* _Records for this exercise_

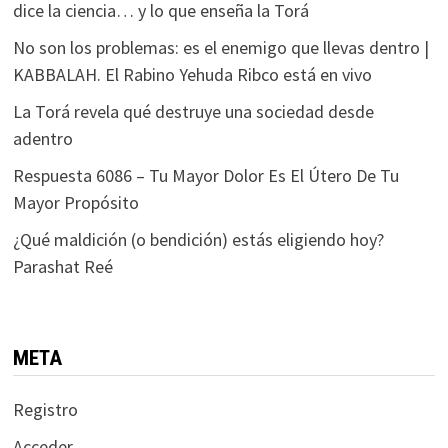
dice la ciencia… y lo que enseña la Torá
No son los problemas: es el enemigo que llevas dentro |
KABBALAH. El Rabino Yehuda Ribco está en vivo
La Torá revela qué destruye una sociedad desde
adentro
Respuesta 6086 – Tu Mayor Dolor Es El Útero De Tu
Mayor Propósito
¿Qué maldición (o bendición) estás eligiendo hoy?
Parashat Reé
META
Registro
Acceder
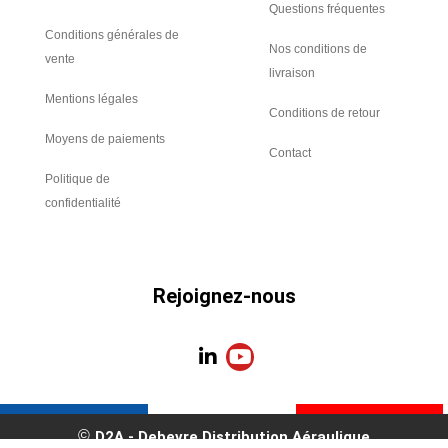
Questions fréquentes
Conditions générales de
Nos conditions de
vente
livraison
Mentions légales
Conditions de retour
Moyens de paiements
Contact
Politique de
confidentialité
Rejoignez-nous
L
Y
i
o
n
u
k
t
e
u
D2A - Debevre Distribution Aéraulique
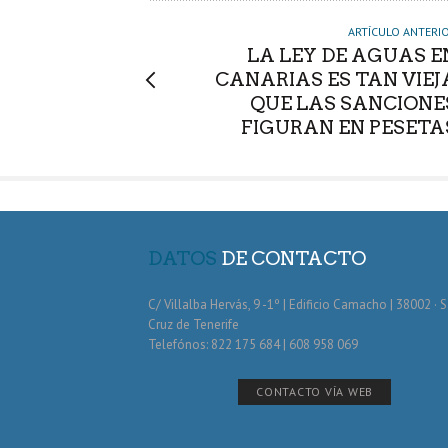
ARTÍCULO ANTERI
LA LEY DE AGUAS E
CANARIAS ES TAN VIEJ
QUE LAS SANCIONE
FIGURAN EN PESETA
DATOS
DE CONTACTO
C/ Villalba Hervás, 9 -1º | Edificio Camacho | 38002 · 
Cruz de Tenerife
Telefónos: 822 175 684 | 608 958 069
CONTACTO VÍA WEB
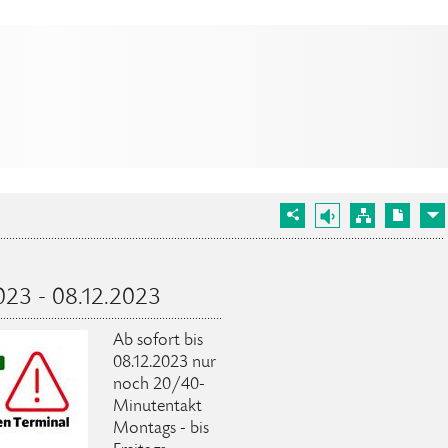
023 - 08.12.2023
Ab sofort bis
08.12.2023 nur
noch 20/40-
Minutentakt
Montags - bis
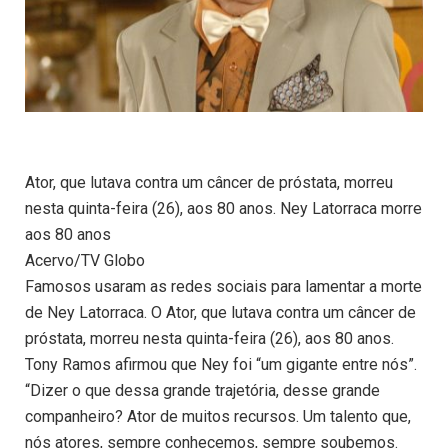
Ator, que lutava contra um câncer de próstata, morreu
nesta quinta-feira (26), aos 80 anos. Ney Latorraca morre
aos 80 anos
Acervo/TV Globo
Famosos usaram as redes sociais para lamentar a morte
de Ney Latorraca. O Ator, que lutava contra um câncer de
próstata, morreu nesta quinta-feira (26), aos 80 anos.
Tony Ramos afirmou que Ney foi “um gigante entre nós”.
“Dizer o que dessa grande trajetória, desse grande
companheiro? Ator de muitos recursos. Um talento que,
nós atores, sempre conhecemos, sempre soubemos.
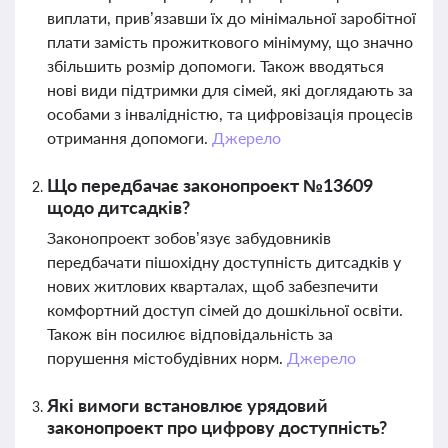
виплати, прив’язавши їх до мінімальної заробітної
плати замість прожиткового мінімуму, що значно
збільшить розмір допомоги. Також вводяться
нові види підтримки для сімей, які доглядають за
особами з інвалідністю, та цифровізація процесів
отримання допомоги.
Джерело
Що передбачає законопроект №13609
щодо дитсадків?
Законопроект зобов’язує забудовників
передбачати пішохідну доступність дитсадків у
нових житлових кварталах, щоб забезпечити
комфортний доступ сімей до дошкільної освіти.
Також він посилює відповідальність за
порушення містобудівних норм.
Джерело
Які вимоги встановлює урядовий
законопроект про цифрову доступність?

* _Activity_
Reproduce the lines from the line containing "Tony Ramos afirmou" through the end of the records above, exactly and inclusively, omitting pictures.

* _Answer section_
Tony Ramos afirmou que Ney foi “um gigante entre nós”.
“Dizer o que dessa grande trajetória, desse grande
companheiro? Ator de muitos recursos. Um talento que,
nós atores, sempre conhecemos, sempre soubemos.
виплати, прив’язавши їх до мінімальної заробітної
плати замість прожиткового мінімуму, що значно
збільшить розмір допомоги. Також вводяться
нові види підтримки для сімей, які доглядають за
особами з інвалідністю, та цифровізація процесів
отримання допомоги.
Джерело
Що передбачає законопроект №13609
щодо дитсадків?
Законопроект зобов’язує забудовників
передбачати пішохідну доступність дитсадків у
нових житлових кварталах, щоб забезпечити
комфортний доступ сімей до дошкільної освіти.
Також він посилює відповідальність за
порушення містобудівних норм.
Джерело
Які вимоги встановлює урядовий
законопроект про цифрову доступність?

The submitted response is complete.